Fatma'nın elli yaşına gelse de asla unutamayacağı bir sözdü bu "SU BÖYLE SESSİZ DEĞİLDİ."

Zaman ilerlemiş, Fatma başarıyla liseye kadar gelmiş, girdiği üniversite sınavında istediği puanı almış ve inşaat mühendisliği kazanmıştı. Fatma ile birlikte şehir de değişmeye başlamıştı yeni yapılar yapılmaya başlanmış, müstakil toprak evler yerini beton yığınlara bırakmıştı.

Fatma üniversiteye gittiğinden bu yana hiç gelmemişti memlekete. Mühendis olarak atanmıştı ve tayinini memleketine istemişti onca yıl sonra. İlk gittiği yer sürekli haksız yere dayak yediği okulu oldu; fakat tek katlı okul yıkılmış yerine beş katlı yeni bir okul inşa edilmiş, değişmeyen tek şey ise okulun adı olmuştu.

Gözleri buğulanarak baktı her yere,soğuktan titreyen ellerini sobanın etrafında ısıttığı, kalemlerini açmak için çöpün etrafında birikip günün kritiğini yaptıkları, dersleri tüm dikkatleriyle dinledikleri zamanlar geldi aklına.

Gözleri doldu ama bu sefer çocukluğundaki gibi içine atmadı sesli bir şekilde ağlamaya başladı. Kendine gelince çocukluğunun gençliğinin geçtiği eve gitti orası hâlâ aynıydı içi rahat etti, resmen zamana teknolojiye dayanıyordu evleri. Bahçede birilerinin muhtemelen kiracıdır bidonları arabaya koyduğunu gördü.

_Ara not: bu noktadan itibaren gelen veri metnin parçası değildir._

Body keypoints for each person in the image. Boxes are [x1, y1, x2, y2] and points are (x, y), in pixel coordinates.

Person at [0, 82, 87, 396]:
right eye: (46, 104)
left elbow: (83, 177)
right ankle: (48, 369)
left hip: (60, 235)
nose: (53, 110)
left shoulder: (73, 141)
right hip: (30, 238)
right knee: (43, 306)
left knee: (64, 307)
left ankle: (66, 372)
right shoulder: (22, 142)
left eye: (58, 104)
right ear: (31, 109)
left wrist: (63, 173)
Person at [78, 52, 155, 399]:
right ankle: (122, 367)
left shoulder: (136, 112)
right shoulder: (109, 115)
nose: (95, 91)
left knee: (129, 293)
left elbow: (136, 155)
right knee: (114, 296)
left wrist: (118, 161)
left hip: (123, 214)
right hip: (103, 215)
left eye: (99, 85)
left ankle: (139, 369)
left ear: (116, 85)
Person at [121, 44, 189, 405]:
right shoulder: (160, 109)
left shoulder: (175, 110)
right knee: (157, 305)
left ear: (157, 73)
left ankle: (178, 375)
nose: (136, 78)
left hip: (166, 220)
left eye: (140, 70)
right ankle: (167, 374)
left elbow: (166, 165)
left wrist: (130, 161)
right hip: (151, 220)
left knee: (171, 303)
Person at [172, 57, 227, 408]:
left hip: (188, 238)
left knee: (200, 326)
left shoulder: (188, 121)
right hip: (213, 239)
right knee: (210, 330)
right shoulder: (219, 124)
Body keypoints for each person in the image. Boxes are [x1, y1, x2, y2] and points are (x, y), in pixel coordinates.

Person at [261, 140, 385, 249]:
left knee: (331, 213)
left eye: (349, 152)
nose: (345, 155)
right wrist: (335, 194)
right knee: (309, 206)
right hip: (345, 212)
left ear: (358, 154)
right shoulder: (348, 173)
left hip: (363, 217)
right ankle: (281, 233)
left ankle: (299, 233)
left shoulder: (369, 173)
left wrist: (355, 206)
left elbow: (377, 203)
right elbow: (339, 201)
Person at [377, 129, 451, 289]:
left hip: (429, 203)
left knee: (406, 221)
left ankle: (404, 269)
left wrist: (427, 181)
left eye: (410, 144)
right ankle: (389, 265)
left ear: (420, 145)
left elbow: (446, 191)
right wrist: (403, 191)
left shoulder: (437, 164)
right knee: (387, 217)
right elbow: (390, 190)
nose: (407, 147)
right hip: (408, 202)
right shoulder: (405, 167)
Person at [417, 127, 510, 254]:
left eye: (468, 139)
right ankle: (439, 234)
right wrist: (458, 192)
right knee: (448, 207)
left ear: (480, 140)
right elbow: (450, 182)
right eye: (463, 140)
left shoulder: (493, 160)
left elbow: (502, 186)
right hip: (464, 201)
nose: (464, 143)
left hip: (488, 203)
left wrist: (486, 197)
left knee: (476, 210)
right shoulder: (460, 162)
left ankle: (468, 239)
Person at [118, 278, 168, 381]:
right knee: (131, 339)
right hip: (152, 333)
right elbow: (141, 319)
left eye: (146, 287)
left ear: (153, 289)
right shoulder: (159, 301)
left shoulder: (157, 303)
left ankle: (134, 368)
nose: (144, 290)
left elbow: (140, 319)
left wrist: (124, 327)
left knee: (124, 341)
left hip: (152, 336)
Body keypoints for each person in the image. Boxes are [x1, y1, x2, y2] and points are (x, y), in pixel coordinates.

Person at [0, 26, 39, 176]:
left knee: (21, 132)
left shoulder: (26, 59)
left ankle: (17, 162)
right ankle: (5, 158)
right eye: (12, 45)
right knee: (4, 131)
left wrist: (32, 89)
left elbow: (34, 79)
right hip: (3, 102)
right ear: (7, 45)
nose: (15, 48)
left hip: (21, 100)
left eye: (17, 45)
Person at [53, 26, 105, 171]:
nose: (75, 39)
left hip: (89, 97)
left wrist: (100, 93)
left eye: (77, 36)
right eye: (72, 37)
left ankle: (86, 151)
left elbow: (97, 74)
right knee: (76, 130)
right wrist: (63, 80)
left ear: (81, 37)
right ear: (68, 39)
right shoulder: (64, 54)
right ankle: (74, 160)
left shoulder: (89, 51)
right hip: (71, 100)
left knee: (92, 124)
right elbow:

Yaklaştı selam verdi kendini tanıttı, onlar da tüm sevecenlikleriyle karşıladılar, hava da epey sıcaktı Fatma'ya koyun yoğurdundan yapılmış yoğun ve buz gibi bir ayran ikram etiller. Sohbete başladılar zamanın acımasızlığından her şeyin değiştiğinden söz ettiler, sadece bir şeyin aynı kaldığını söylediler su problemi.

Fatma: "o bidonlar ne için neden arabaya koydunuz" diye sordu. Adam: "dedim ya kızım su sorunu var ilerde bir çeşme var hepsini doldurup getireceğim" Fatma onca su kaynaklarına rağmen bu susuzluk nasıl oluyor dedi ve aklından asla çıkmayan annesinin sözü geldi "su hiç böyle sessiz değildi".